The A and B of C

I'm on page 2 of 'C for Beginners'. It was written in 1986, when I was 14 years old. At that time, I was a pretty good programmer in BASIC, but had never used COBOL or Pascal. C (not yet C++) had been the flavour of the month for the last year or so, and no one knew how long it would last. Certainly no one imagined it would be a major language two decades later.

However, for the last six months I've been toying with the idea of constructing my own VST instruments, and possibly effects. There's some very good free VSTs about, but the don't do exactly what I want.

I want, for instance, a multiple-band phaser or 'wah' device - up to five variable-width frequency bands, that are boosted with resonance, and which bounce between high and low frequency positions in various envelopes.

To make VSTs, I need the Steinberg VST SDK, plus a bit more knowledge about DSP. To use the SDK, which is freely available, I need to know about C. It's been years since I've done any serious programming, but I spent 14 years since the age of 10 being a pretty good programmer, and that should count for something.

Anyway. I'm on page 2.
Page 24, and I'm being reintroduced to the data types I first met 12 years ago, while studying Ada. Along the way, there's been some trips down memory lane. References to BCPL, ALGOL and the ill fated MSX - promoted as the next big thing that wouldn't get outdated, and was gone within six months.

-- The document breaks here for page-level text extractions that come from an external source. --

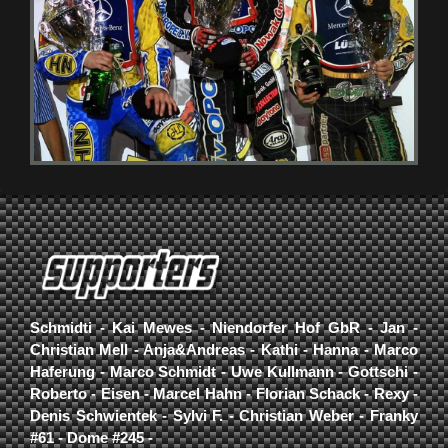
Schmidti - Kai Mewes - Niendorfer Hof GbR - Jan -
Christian Mell - Anja&Andreas - Kathi - Hanna - Marco
Haferung - Marco Schmidt - Uwe Kullmann - Gottschi -
Roberto - Eisen - Marcel Hahn - Florian Schack - Rexy -
Denis Schwientek - Sylvi F. - Christian Weber - Franky
#61 - Dome #245 -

Tonight, I've recorded Billy Elliot, Legend of Earthsea (Part 2), Farscape episode 209 (which has the be the slashiest episode ever), and A Fish Called Wanda, which is a lot less rubbish than I recall. In a few minutes, I'll stick them on to reencode overnight, watch an episode or two of Babylon 5, drink some tea...and read some more about C.

I'm actually rather enjoying it. Twenty years after everyone else.